Görres steht uns gern bei; auch an Villers will ich mich wenden\3\, der bei einem uns vermuthlich ungefälligen Theil des Publicums in
Gewicht und Ehre steht. Sollte man sich an Jean Paul machen <163:> dürfen? Ja wenn
Göthe irgendwo nur ein paar Zeilen zur Empfehlung schreiben wollte, so wäre uns gleich
geholfen, allein ich fürchte, der Erfolg ist ihm nicht sicher genug vorauszusehen, bevor
er dergleichen thun mag. Haben wir erst einmal ein paar große Namen für uns, so muß es
schon in Gang kommen und dann macht sich die Unteraustheilung tausendmal leichter, wozu
sich in meiner umliegenden Bekanntschaft bereits einige brave und gewogene Leute finden,
unter der Ihrigen noch viel mehr. Den Westenberg, der ohne Frage die besten Stücke ins
Wunderhorn zugeschickt hat\1\, müssen Sie ja
nicht vergessen, weniger ist wohl mit dem Heidelberger [Alois] Schreiber anzubinden, eher
noch mit unserm dortigen Namensverwandten [Albert Ludwig Grimm], dessen gedruckte
Kindermärchen freilich gar schlecht sind. Doch eh wir dran sind, müssen wir erst das
Circular auf feines Briefpapier eng abdrucken lassen, die Redacteurs der beliebten
Zeitungen werden sich doch wohl schämen und die unten angetragene Ehre ohne Bezahlung
einrücken, denn sonst müßte man sich auf weniges einschränken, was nicht gut ist. An
Hagen mag ich mich nicht wenden, noch an Tieck werdet Ihr mögen, der, wie jener schreibt,
wieder nach Ziebingen ist. Auf andere können wir uns noch besinnen.
Von den übrigen Plänen ein
andermal, lieber Clemens, dieser eine hat mir diesmal alle Zeit weggenommen, da wir das
Paquet erst vorgestern erhielten und doch die Glückwünschungsschreiben nicht bis auf
einen <164:> Posttag weiter verschieben wollten. Die Weste [oben S. 156] ist
dem Wilhelm zugefallen, aus dem Grund, weil ich mir diesen Winter ein Paar himmelblaue
Hosen habe machen lassen, käme nun das Gelb hinzu, so sähe ich wie ein ehmaliger
Hessenhusar aus. Leben Sie wohl, das andere will der Wilhelm zuschreiben, tausendmal
gegrüßt, und antworten Sie bald Ihrem treuen Jacob.

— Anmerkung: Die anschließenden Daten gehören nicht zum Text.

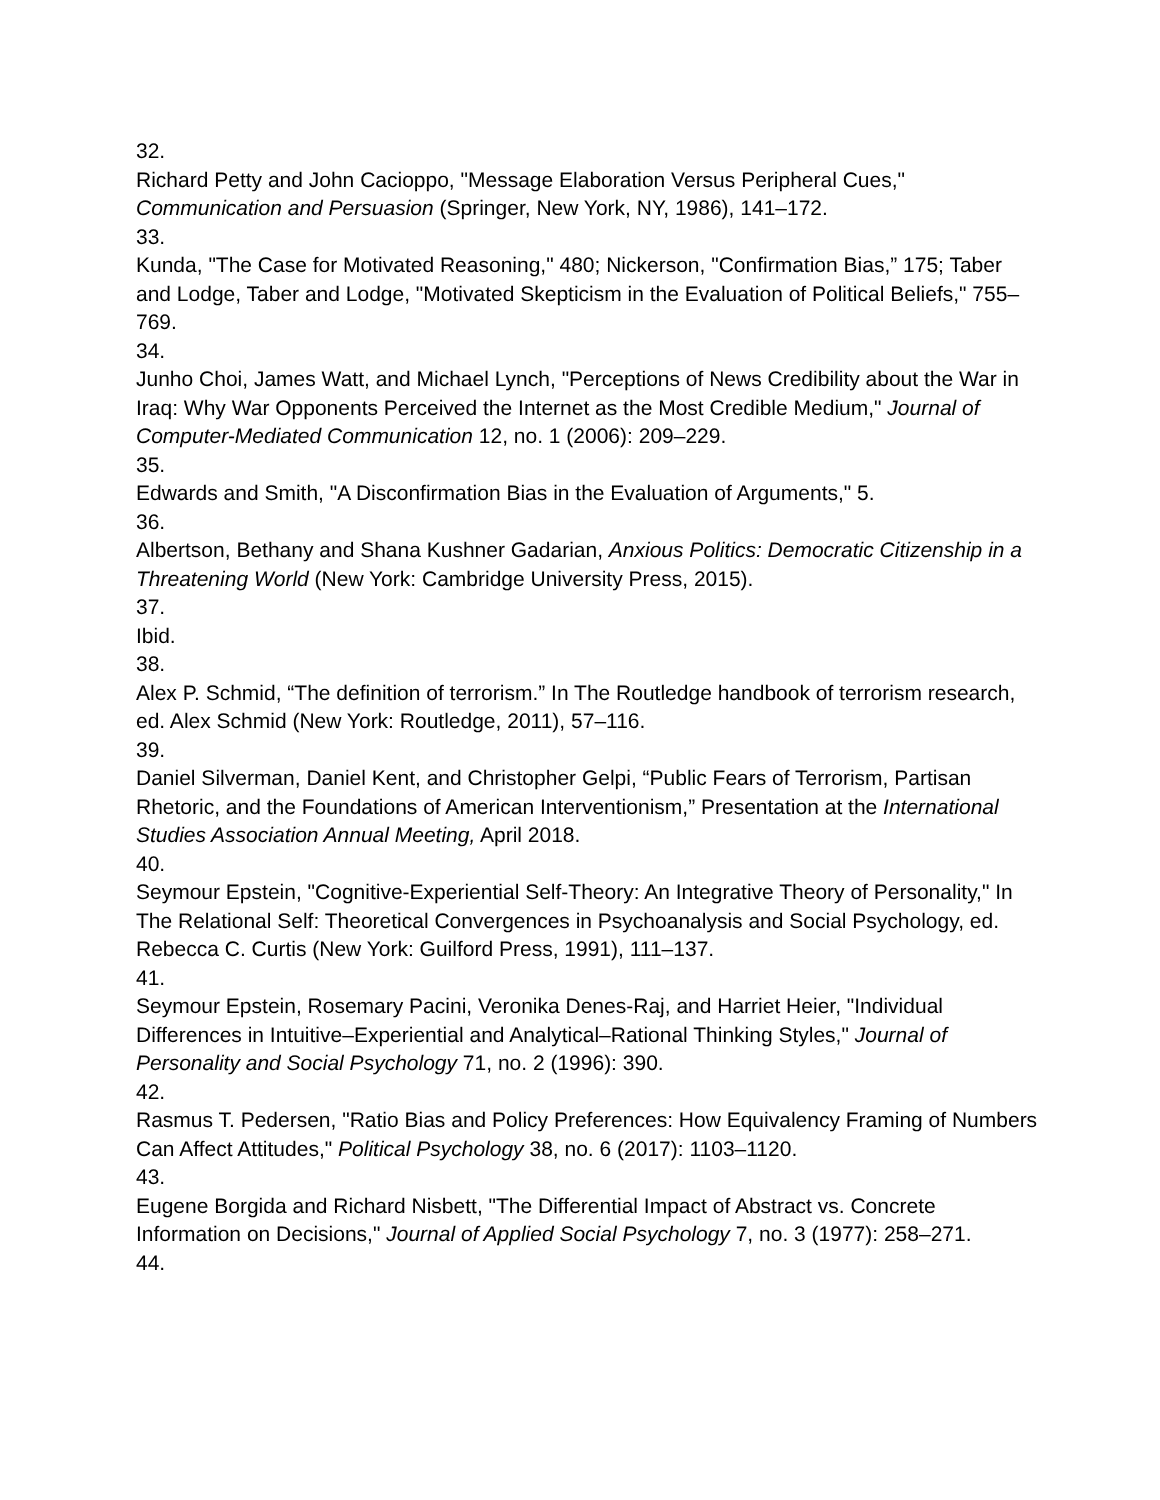32.
Richard Petty and John Cacioppo, "Message Elaboration Versus Peripheral Cues," Communication and Persuasion (Springer, New York, NY, 1986), 141–172.
33.
Kunda, "The Case for Motivated Reasoning," 480; Nickerson, "Confirmation Bias,” 175; Taber and Lodge, Taber and Lodge, "Motivated Skepticism in the Evaluation of Political Beliefs," 755–769.
34.
Junho Choi, James Watt, and Michael Lynch, "Perceptions of News Credibility about the War in Iraq: Why War Opponents Perceived the Internet as the Most Credible Medium," Journal of Computer-Mediated Communication 12, no. 1 (2006): 209–229.
35.
Edwards and Smith, "A Disconfirmation Bias in the Evaluation of Arguments," 5.
36.
Albertson, Bethany and Shana Kushner Gadarian, Anxious Politics: Democratic Citizenship in a Threatening World (New York: Cambridge University Press, 2015).
37.
Ibid.
38.
Alex P. Schmid, “The definition of terrorism.” In The Routledge handbook of terrorism research, ed. Alex Schmid (New York: Routledge, 2011), 57–116.
39.
Daniel Silverman, Daniel Kent, and Christopher Gelpi, “Public Fears of Terrorism, Partisan Rhetoric, and the Foundations of American Interventionism,” Presentation at the International Studies Association Annual Meeting, April 2018.
40.
Seymour Epstein, "Cognitive-Experiential Self-Theory: An Integrative Theory of Personality," In The Relational Self: Theoretical Convergences in Psychoanalysis and Social Psychology, ed. Rebecca C. Curtis (New York: Guilford Press, 1991), 111–137.
41.
Seymour Epstein, Rosemary Pacini, Veronika Denes-Raj, and Harriet Heier, "Individual Differences in Intuitive–Experiential and Analytical–Rational Thinking Styles," Journal of Personality and Social Psychology 71, no. 2 (1996): 390.
42.
Rasmus T. Pedersen, "Ratio Bias and Policy Preferences: How Equivalency Framing of Numbers Can Affect Attitudes," Political Psychology 38, no. 6 (2017): 1103–1120.
43.
Eugene Borgida and Richard Nisbett, "The Differential Impact of Abstract vs. Concrete Information on Decisions," Journal of Applied Social Psychology 7, no. 3 (1977): 258–271.
44.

\1\ Jacob Grimm meint wohl diejenigen
Nummern der bei Zimmer erschienenen Einsiedlerzeitung, in denen Runges Märchen Vom
Machandelbohm abgedruckt war; über die beiden Rungeschen Märchen, Machandelbohm
und Fischer, habe ich in Brandls und Toblers Archiv für das Studium der neueren Sprachen
und Literaturen 107, 277 (1902) und 110, 8 (1904) gehandelt.
\2\ Das erstere that Brentano damals bei der
Bearbeitung der Märchen, die er sich von Grimms erbat; das letztere war im Wunderhorn
geschehen.
\3\ Den von Isler 1879 herausgegebenen
Briefen Grimms an Charles de Villers ist zu entnehmen, daß es nicht geschehen ist.
\1\ Die Lieder des Wunderhorns 2, 285.
294. 298 haben den Vermerk: mitgetheilt von H. v. Westenberg in
Constanz. Die Schreibung des Namens ist irrig; es ist der Freiherr Heinrich von
Wessenberg (Goedeke, Grundriß, 2. Auflage 6, 358) gemeint.